- Supplied text -
"You cannot be president of the United States if you don't have faith. Remember Lincoln, going to his knees in times of trial and the Civil War and all that stuff. You can't be. And we are blessed. So don't feel sorry for — don't cry for me, Argentina. Message: I care."
George H.W. Bush
41st president
Do you remember when the first President Bush was facing an unexpected challenge within his own party while the Democrats were uniting behind a charismatic Southern governor and a Texas billionaire was urging disgruntled Americans to sign petitions that would get his independent candidacy on the ballot in every state?
It was 1992, and Bush was speaking to some insurance employees in New Hampshire at the time. He had been criticized for seeming detached from the American people, and his advisers, who had been struggling to find a strategy to counter that perception, inserted a cue card in his remarks that said, "Message: I care."
It was intended as a prompt for Bush to ad lib something, tell a story, connect with people and assure them that, yes, he really did care about them and their problems.
But he read the cue card word for word, which only reinforced the public's perception of a detached, elitist president. He lived down to the public's expectation of him.
Now, it isn't my intention to suggest that Barack Obama is as clueless as Bush certainly seemed to be on that occasion. But I still got the feeling as I watched Obama's speech last night that this was his "Message: I care" moment.

- Exercise instructions -
1. For the Bush cue card passage, say whether each statement agrees with it, answering yes or no and quoting the deciding words: (a) Bush's advisers put the cue card into his remarks. (b) Bush was addressing insurance employees in Vermont. (c) Bush improvised a story based on the cue card.
2. Update part of the Bush cue card passage: begin at the words that have "It was 1992, and" and stop after "and their problems.", substituting "factory workers" for "insurance employees".

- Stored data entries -
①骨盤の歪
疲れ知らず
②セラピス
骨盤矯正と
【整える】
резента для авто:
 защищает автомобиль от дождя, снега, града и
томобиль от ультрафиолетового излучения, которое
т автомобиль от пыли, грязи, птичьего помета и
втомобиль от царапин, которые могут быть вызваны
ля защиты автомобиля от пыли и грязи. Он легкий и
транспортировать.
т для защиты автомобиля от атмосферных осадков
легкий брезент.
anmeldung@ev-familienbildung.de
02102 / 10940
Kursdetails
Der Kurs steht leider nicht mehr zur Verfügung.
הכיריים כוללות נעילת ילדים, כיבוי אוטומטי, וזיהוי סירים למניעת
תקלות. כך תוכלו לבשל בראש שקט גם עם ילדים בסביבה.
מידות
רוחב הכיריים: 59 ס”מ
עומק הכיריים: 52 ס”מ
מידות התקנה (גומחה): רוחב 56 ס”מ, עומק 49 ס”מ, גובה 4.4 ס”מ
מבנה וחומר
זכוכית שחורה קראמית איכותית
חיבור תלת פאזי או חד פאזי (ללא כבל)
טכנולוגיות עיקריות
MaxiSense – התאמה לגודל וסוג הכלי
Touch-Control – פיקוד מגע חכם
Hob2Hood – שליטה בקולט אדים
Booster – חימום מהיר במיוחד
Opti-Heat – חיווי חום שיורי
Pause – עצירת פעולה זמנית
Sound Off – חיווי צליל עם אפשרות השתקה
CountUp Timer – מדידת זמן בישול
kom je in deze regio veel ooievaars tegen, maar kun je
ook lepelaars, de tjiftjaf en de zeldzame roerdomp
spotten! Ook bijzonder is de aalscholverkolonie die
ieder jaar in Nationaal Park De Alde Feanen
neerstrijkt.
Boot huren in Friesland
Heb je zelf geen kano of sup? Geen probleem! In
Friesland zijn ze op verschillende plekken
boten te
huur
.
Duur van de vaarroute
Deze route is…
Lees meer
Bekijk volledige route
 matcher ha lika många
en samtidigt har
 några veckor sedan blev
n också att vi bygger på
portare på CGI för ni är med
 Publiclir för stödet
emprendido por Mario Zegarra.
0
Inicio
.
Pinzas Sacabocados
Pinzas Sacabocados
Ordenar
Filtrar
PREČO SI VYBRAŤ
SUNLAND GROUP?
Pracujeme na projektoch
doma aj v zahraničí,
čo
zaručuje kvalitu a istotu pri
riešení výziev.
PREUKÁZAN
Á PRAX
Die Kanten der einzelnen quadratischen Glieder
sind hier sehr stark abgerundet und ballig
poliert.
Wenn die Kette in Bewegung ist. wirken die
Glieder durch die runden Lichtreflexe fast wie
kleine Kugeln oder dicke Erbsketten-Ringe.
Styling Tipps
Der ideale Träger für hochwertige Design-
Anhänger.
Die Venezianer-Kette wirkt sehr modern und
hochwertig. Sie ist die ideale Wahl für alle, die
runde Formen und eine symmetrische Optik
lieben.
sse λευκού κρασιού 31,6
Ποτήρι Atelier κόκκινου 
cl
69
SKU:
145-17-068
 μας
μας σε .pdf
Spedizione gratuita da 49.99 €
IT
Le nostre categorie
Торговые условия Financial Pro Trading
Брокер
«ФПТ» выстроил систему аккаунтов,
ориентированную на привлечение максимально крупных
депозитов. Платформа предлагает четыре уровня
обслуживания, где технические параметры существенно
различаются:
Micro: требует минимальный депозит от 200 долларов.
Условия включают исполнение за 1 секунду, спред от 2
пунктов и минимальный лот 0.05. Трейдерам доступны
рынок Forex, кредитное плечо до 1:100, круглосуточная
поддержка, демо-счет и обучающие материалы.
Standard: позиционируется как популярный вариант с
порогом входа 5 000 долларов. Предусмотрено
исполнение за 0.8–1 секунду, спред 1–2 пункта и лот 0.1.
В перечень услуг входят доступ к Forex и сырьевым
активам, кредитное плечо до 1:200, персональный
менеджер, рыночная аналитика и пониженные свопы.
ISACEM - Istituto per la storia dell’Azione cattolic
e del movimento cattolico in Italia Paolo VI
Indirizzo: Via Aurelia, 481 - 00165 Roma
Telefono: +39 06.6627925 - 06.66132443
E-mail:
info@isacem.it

- Responses by task -
1.
(a) Yes: "his advisers, who had been struggling to find a strategy to counter that perception, inserted a cue card in his remarks"
(b) No: "Bush was speaking to some insurance employees in New Hampshire"
(c) No: "But he read the cue card word for word"

2.
It was 1992, and Bush was speaking to some factory workers in New Hampshire at the time. He had been criticized for seeming detached from the American people, and his advisers, who had been struggling to find a strategy to counter that perception, inserted a cue card in his remarks that said, "Message: I care."
It was intended as a prompt for Bush to ad lib something, tell a story, connect with people and assure them that, yes, he really did care about them and their problems.